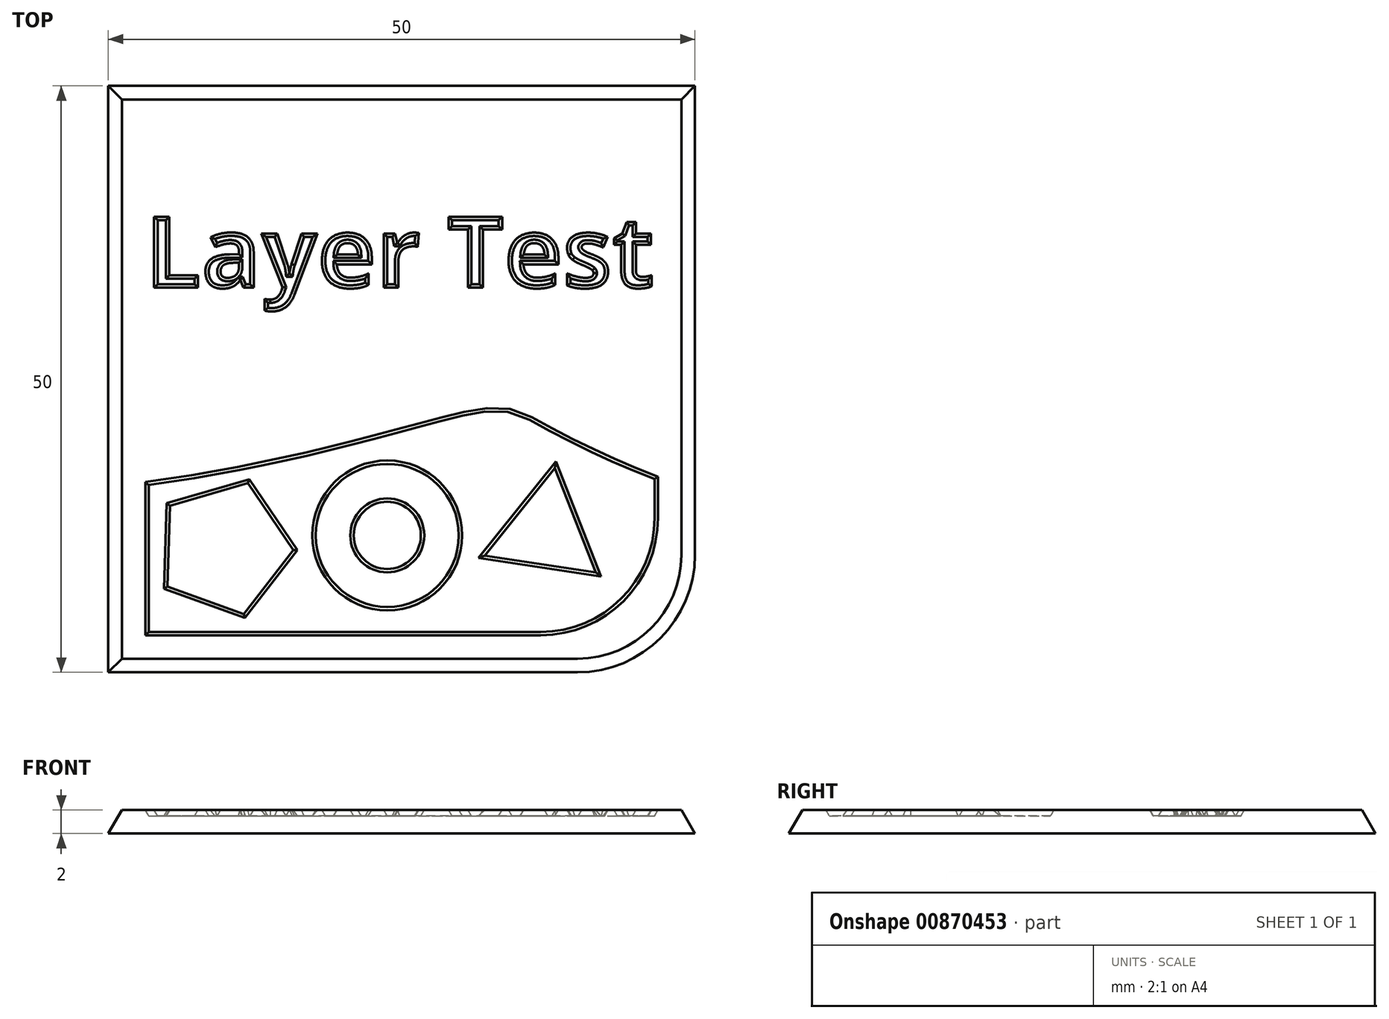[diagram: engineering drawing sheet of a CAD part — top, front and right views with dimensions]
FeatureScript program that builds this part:
annotation { "Feature Type Name" : "Feature", "Feature Type Description" : "" }
export const myFeature = defineFeature(function(context is Context, id is Id, definition is map)
    precondition{}
    {
        {
            var Q0;
            Q0=qCreatedBy(makeId("Top.planeOp"),FACE);
            var sketch = newSketch(context, id + "F0", { "sketchPlane" : qUnion([Q0])});
            skLineSegment(sketch, "E0.bottom", {"start": v(25, 25) * mm, "end": v(-25, 25) * mm});
            skLineSegment(sketch, "E0.top", {"start": v(15, -25) * mm, "end": v(-25, -25) * mm});
            skLineSegment(sketch, "E0.left", {"start": v(25, 25) * mm, "end": v(25, -15) * mm});
            skLineSegment(sketch, "E0.right", {"start": v(-25, 25) * mm, "end": v(-25, -25) * mm});
            skPoint(sketch, "E0.middle", {"position": v(0, 0) * mm});
            skPoint(sketch, "E1.visualSharp", {"position": v(25, -25) * mm});
            skArc(sketch, "E1.filletArc", {"start": v(15, -25) * mm, "mid": v(22.07, -22.07) * mm, "end": v(25, -15) * mm});
            skSolve(sketch);
        }
        {
            var Q0;
            Q0=makeQuery(id+"F0.imprint","IMPRINT",FACE,{"disambiguationData":[TD([[makeQuery(id+"F0.imprint","IMPRINT",EDGE,{"derivedFrom":sQuery(id+"F0.wireOp",EDGE,"E0.bottom")}),1.0]])]});
            extrude(context, id + "F1", {"entities" : qUnion([Q0]), "depth" : 2 * mm, "offsetDistance" : 25 * mm, "hasDraft" : true, "draftAngle" : 30 * degree, "draftPullDirection" : true});
        }
        {
            var Q0;
            Q0=makeQuery(id+"F1.opExtrude","CAP_FACE",FACE,{"disambiguationData":[OSD([sQuery(id+"F0.wireOp",EDGE,"E0.bottom"),sQuery(id+"F0.wireOp",EDGE,"E0.top"),sQuery(id+"F0.wireOp",EDGE,"E0.left"),sQuery(id+"F0.wireOp",EDGE,"E0.right")])],"isStart":false});
            var sketch = newSketch(context, id + "F2", { "sketchPlane" : qUnion([Q0])});
            skFitSpline(sketch, "E2", {"points": [v(-21.85, -8.78) * mm, v(8.16, -2.42) * mm, v(21.85, -8.32) * mm], "startDerivative": vector(87.3, 12.22) * mm, "endDerivative": vector(74.16, -28.93) * mm});
            skLineSegment(sketch, "E3.bottom", {"start": v(11.85, -21.85) * mm, "end": v(-21.85, -21.85) * mm, "construction": true});
            skLineSegment(sketch, "E3.top", {"start": v(21.85, 21.85) * mm, "end": v(-21.85, 21.85) * mm, "construction": true});
            skLineSegment(sketch, "E3.left", {"start": v(21.85, -11.85) * mm, "end": v(21.85, 21.85) * mm, "construction": true});
            skLineSegment(sketch, "E3.right", {"start": v(-21.85, -21.85) * mm, "end": v(-21.85, 21.85) * mm, "construction": true});
            skPoint(sketch, "E3.middle", {"position": v(0, 0) * mm});
            skLineSegment(sketch, "E4", {"start": v(-21.85, -8.78) * mm, "end": v(-21.85, -21.85) * mm});
            skLineSegment(sketch, "E5", {"start": v(21.85, -21.85) * mm, "end": v(21.85, -8.32) * mm});
            skLineSegment(sketch, "E6", {"start": v(-21.85, -21.85) * mm, "end": v(21.85, -21.85) * mm});
            skPoint(sketch, "E7.visualSharp", {"position": v(21.85, -21.85) * mm});
            skArc(sketch, "E7.filletArc", {"start": v(11.85, -21.85) * mm, "mid": v(18.92, -18.92) * mm, "end": v(21.85, -11.85) * mm});
            skText(sketch, "E8", { "text": "Layer Test", "fontName": "OpenSans-Bold.ttf"});
            skCircle(sketch, "E9", {"center": v(-1.22, -13.32) * mm, "radius": 6.1 * mm});
            skCircle(sketch, "E10", {"center": v(-1.22, -13.32) * mm, "radius": 3.15 * mm});
            skCircle(sketch, "E11.cCircle", {"center": v(-15.1, -14.4) * mm, "radius": 4.75 * mm, "construction": true});
            skLineSegment(sketch, "E11.0", {"start": v(-9.23, -14.58) * mm, "end": v(-13.46, -20.03) * mm});
            skLineSegment(sketch, "E11.1", {"start": v(-13.46, -20.03) * mm, "end": v(-19.95, -17.69) * mm});
            skLineSegment(sketch, "E11.2", {"start": v(-19.95, -17.69) * mm, "end": v(-19.73, -10.8) * mm});
            skLineSegment(sketch, "E11.3", {"start": v(-19.73, -10.8) * mm, "end": v(-13.11, -8.87) * mm});
            skLineSegment(sketch, "E11.4", {"start": v(-13.11, -8.87) * mm, "end": v(-9.23, -14.58) * mm});
            skPoint(sketch, "E11.0.midPoint", {"position": v(-11.35, -17.3) * mm});
            skCircle(sketch, "E12.cCircle", {"center": v(12.23, -13.03) * mm, "radius": 2.76 * mm, "construction": true});
            skLineSegment(sketch, "E12.0", {"start": v(13.06, -7.58) * mm, "end": v(16.55, -16.48) * mm});
            skLineSegment(sketch, "E12.1", {"start": v(16.55, -16.48) * mm, "end": v(7.1, -15.05) * mm});
            skLineSegment(sketch, "E12.2", {"start": v(7.1, -15.05) * mm, "end": v(13.06, -7.58) * mm});
            skPoint(sketch, "E12.0.midPoint", {"position": v(14.8, -12.03) * mm});
            const initialGuessF2  = {"E8": [-0.02185, 0.0078, 1, 0, 0.00608]};
            skSetInitialGuess(sketch, initialGuessF2);
            skSolve(sketch);
        }
        {
            var Q0;
            Q0=makeQuery(id+"F2.imprint","IMPRINT",FACE,{"disambiguationData":[TD([[makeQuery(id+"F2.imprint","IMPRINT",EDGE,{"derivedFrom":sQuery(id+"F2.wireOp",EDGE,"E2")}),-1.0]])]});
            var Q1;
            Q1=makeQuery(id+"F2.imprint","IMPRINT",FACE,{"disambiguationData":[TD([[makeQuery(id+"F2.imprint","IMPRINT",EDGE,{"derivedFrom":sQuery(id+"F2.wireOp",EDGE,"E8.sketch_text.stroke-0")}),-1.0]])]});
            var Q2;
            Q2=makeQuery(id+"F2.imprint","IMPRINT",FACE,{"disambiguationData":[TD([[makeQuery(id+"F2.imprint","IMPRINT",EDGE,{"derivedFrom":sQuery(id+"F2.wireOp",EDGE,"E8.sketch_text.stroke-6")}),-1.0]])]});
            var Q3;
            Q3=makeQuery(id+"F2.imprint","IMPRINT",FACE,{"disambiguationData":[TD([[makeQuery(id+"F2.imprint","IMPRINT",EDGE,{"derivedFrom":sQuery(id+"F2.wireOp",EDGE,"E8.sketch_text.stroke-31")}),-1.0]])]});
            var Q4;
            Q4=makeQuery(id+"F2.imprint","IMPRINT",FACE,{"disambiguationData":[TD([[makeQuery(id+"F2.imprint","IMPRINT",EDGE,{"derivedFrom":sQuery(id+"F2.wireOp",EDGE,"E8.sketch_text.stroke-48")}),-1.0]])]});
            var Q5;
            Q5=makeQuery(id+"F2.imprint","IMPRINT",FACE,{"disambiguationData":[TD([[makeQuery(id+"F2.imprint","IMPRINT",EDGE,{"derivedFrom":sQuery(id+"F2.wireOp",EDGE,"E8.sketch_text.stroke-68")}),-1.0]])]});
            var Q6;
            Q6=makeQuery(id+"F2.imprint","IMPRINT",FACE,{"disambiguationData":[TD([[makeQuery(id+"F2.imprint","IMPRINT",EDGE,{"derivedFrom":sQuery(id+"F2.wireOp",EDGE,"E8.sketch_text.stroke-81")}),-1.0]])]});
            var Q7;
            Q7=makeQuery(id+"F2.imprint","IMPRINT",FACE,{"disambiguationData":[TD([[makeQuery(id+"F2.imprint","IMPRINT",EDGE,{"derivedFrom":sQuery(id+"F2.wireOp",EDGE,"E8.sketch_text.stroke-89")}),-1.0]])]});
            var Q8;
            Q8=makeQuery(id+"F2.imprint","IMPRINT",FACE,{"disambiguationData":[TD([[makeQuery(id+"F2.imprint","IMPRINT",EDGE,{"derivedFrom":sQuery(id+"F2.wireOp",EDGE,"E8.sketch_text.stroke-109")}),-1.0]])]});
            var Q9;
            Q9=makeQuery(id+"F2.imprint","IMPRINT",FACE,{"disambiguationData":[TD([[makeQuery(id+"F2.imprint","IMPRINT",EDGE,{"derivedFrom":sQuery(id+"F2.wireOp",EDGE,"E8.sketch_text.stroke-135")}),-1.0]])]});
            var Q10;
            Q10=makeQuery(id+"F2.imprint","IMPRINT",FACE,{"disambiguationData":[TD([[makeQuery(id+"F2.imprint","IMPRINT",EDGE,{"derivedFrom":sQuery(id+"F2.wireOp",EDGE,"E10")}),1.0]])]});
            extrude(context, id + "F3", {"entities" : qUnion([Q0, Q1, Q2, Q3, Q4, Q5, Q6, Q7, Q8, Q9, Q10]), "operationType" : NewBodyOperationType.REMOVE, "oppositeDirection" : true, "depth" : .5 * mm, "offsetDistance" : 25 * mm, "hasDraft" : true, "draftAngle" : 30 * degree, "draftPullDirection" : true});
        }
    });
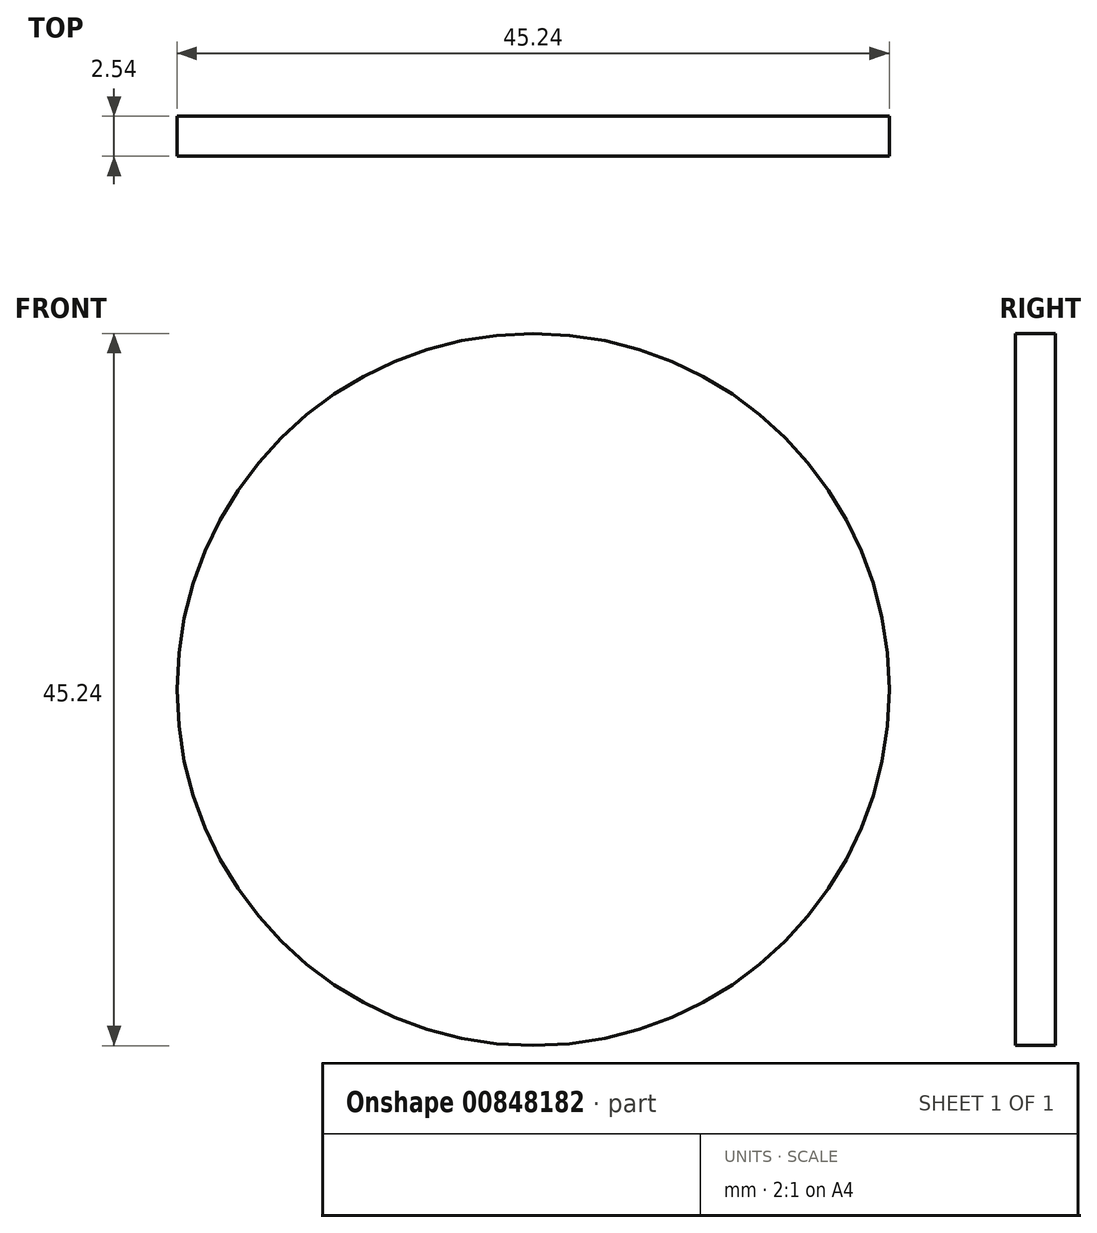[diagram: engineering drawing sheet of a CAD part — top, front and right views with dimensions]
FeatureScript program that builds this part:
annotation { "Feature Type Name" : "Feature", "Feature Type Description" : "" }
export const myFeature = defineFeature(function(context is Context, id is Id, definition is map)
    precondition{}
    {
        {
            var Q0;
            Q0=qCreatedBy(makeId("Front.planeOp"),FACE);
            var sketch = newSketch(context, id + "F0", { "sketchPlane" : qUnion([Q0])});
            skCircle(sketch, "E0", {"center": v(0, 0) * mm, "radius": 22.62 * mm});
            skSolve(sketch);
        }
        {
            var Q0;
            Q0=makeQuery(id+"F0.imprint","IMPRINT",FACE,{"disambiguationData":[TD([[makeQuery(id+"F0.imprint","IMPRINT",EDGE,{"derivedFrom":sQuery(id+"F0.wireOp",EDGE,"E0")}),1.0]])]});
            var Q1;
            Q1=sQuery(id+"F0.wireOp",EDGE,"E0");
            extrude(context, id + "F1", {"entities" : qUnion([Q0]), "surfaceEntities" : qUnion([Q1]), "depth" : 2.54 * mm, "offsetDistance" : 25.4 * mm});
        }
    });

* **Written request**
Return verbatim every line from the beginning of the entries up to and including the line that contains "v(25, -25) *". Leave the pictures out of the answer.

* **Solution below**
[diagram: engineering drawing sheet of a CAD part — top, front and right views with dimensions]
FeatureScript program that builds this part:
annotation { "Feature Type Name" : "Feature", "Feature Type Description" : "" }
export const myFeature = defineFeature(function(context is Context, id is Id, definition is map)
    precondition{}
    {
        {
            var Q0;
            Q0=qCreatedBy(makeId("Top.planeOp"),FACE);
            var sketch = newSketch(context, id + "F0", { "sketchPlane" : qUnion([Q0])});
            skLineSegment(sketch, "E0.bottom", {"start": v(25, 25) * mm, "end": v(-25, 25) * mm});
            skLineSegment(sketch, "E0.top", {"start": v(15, -25) * mm, "end": v(-25, -25) * mm});
            skLineSegment(sketch, "E0.left", {"start": v(25, 25) * mm, "end": v(25, -15) * mm});
            skLineSegment(sketch, "E0.right", {"start": v(-25, 25) * mm, "end": v(-25, -25) * mm});
            skPoint(sketch, "E0.middle", {"position": v(0, 0) * mm});
            skPoint(sketch, "E1.visualSharp", {"position": v(25, -25) * mm});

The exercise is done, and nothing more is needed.